- [Required actions]
- 1) Reproduce the part of the text on producer-side buffer writes word for word, starting at the words "We then proceed" and ending after "words, and so on.".
- 2) Transcribe the plotted data image rows exactly, from the line that has "What is the" through the end of the rows. Leave out the pictures.

- [Source text]
··········

We then proceed to placing the value in the buffer at the current producer’s index. Only the current thread will update the producer index and a consumer will not read from the current value so long as the producer index refers to it. The value may not even be written atomically, e.g. for T’s that are greater than a pointer sized word. This is okay: only the act of incrementing the index allows a consumer to access the element in question. Writes on the CLR 2.0 memory model are retired in order and the reading side will use an acquire load of the index before accessing the element’s words. Indeed we could use complicated multipart value types that are comprised of lengthy buffers, header words, and so on.

··········

Plotted data images
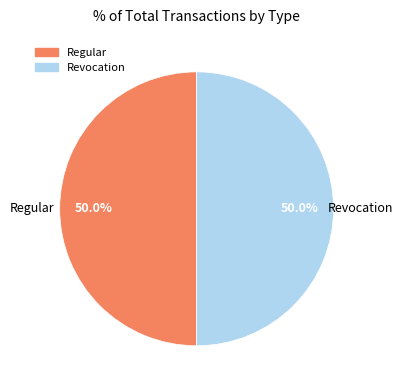

What percentage is the Regular slice, to the nearest percent?

50%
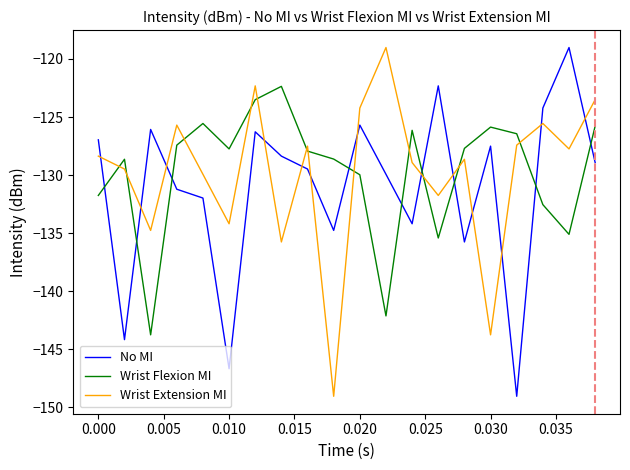

After their last crossing, which series has the higher values: Wrist Flexion MI or No MI?

Wrist Flexion MI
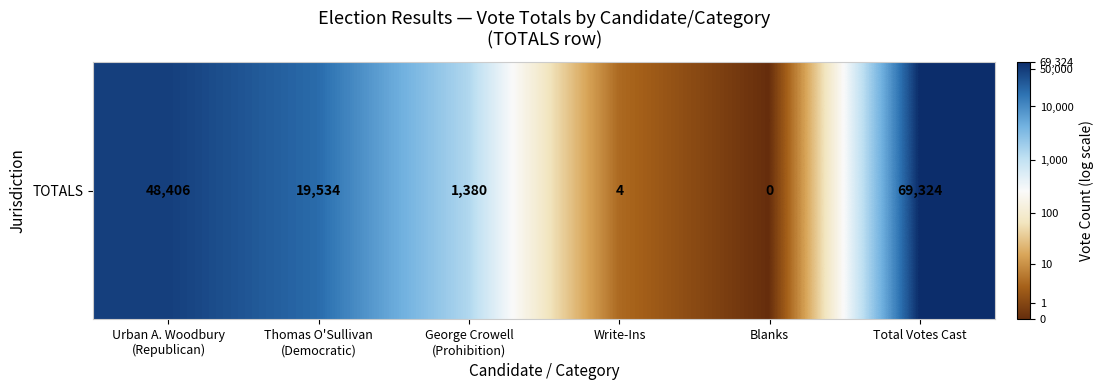

True or false: the data shows 0.0 at Blanks.

True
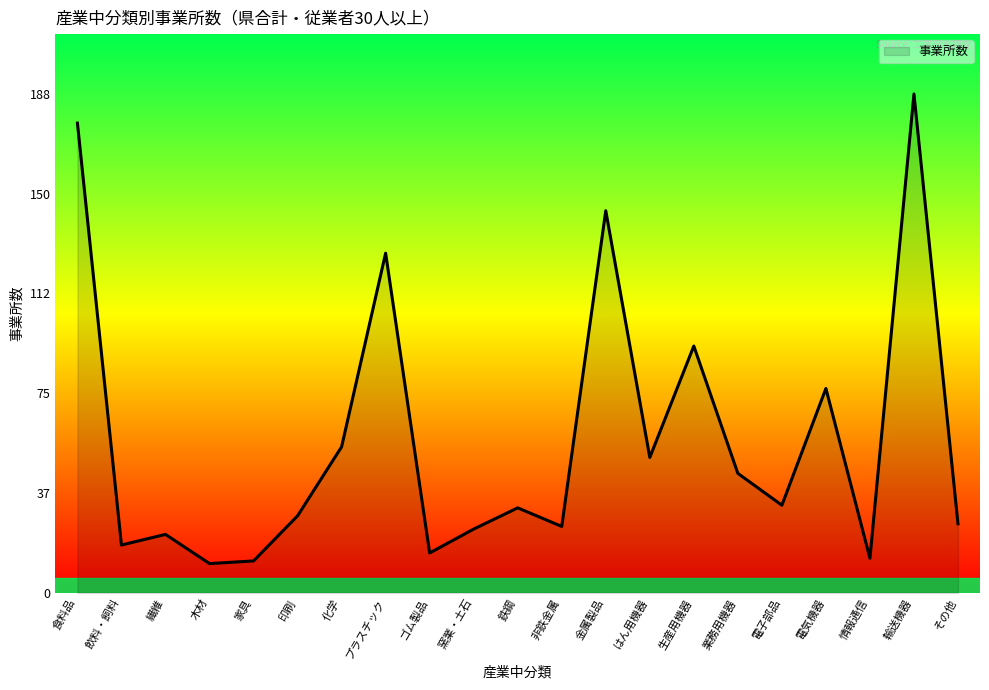

What is the difference between the maximum and second lowest values?

176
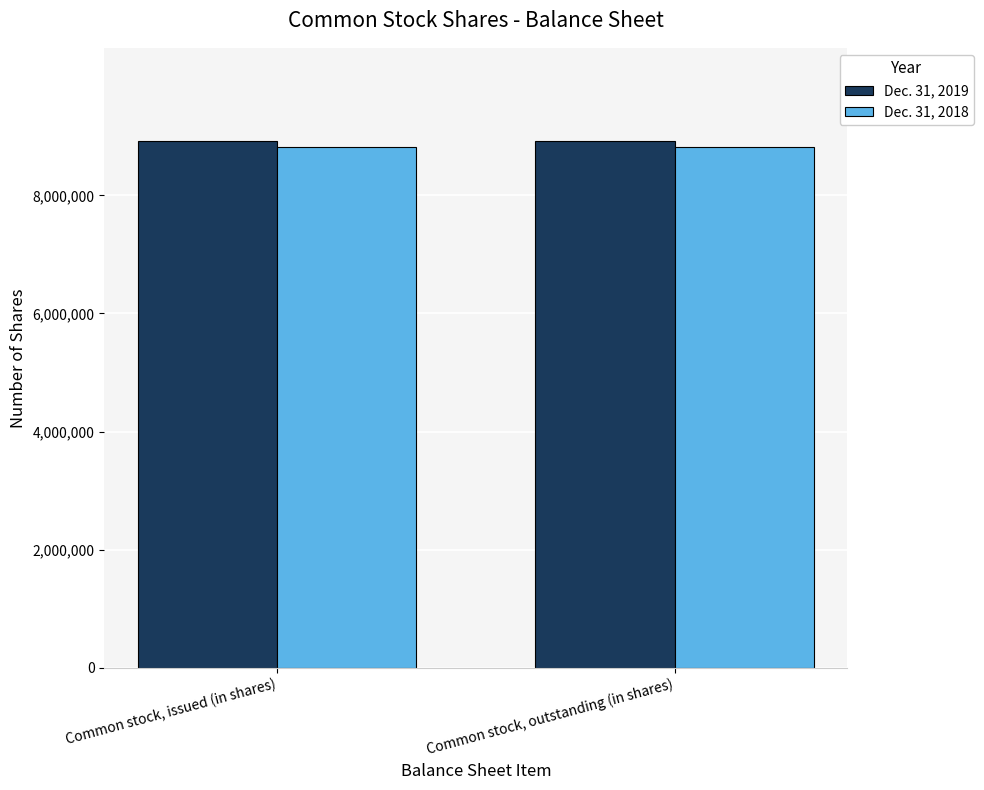

How many groups of bars are there?

2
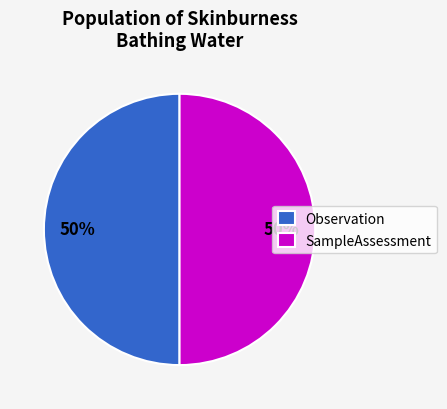

Combined, do Observation and SampleAssessment account for over 50%?

Yes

··········

- [Results for each task]
- 1)
We then proceed to placing the value in the buffer at the current producer’s index. Only the current thread will update the producer index and a consumer will not read from the current value so long as the producer index refers to it. The value may not even be written atomically, e.g. for T’s that are greater than a pointer sized word. This is okay: only the act of incrementing the index allows a consumer to access the element in question. Writes on the CLR 2.0 memory model are retired in order and the reading side will use an acquire load of the index before accessing the element’s words. Indeed we could use complicated multipart value types that are comprised of lengthy buffers, header words, and so on.

- 2)
What is the difference between the maximum and second lowest values?

176

How many groups of bars are there?

2

Combined, do Observation and SampleAssessment account for over 50%?

Yes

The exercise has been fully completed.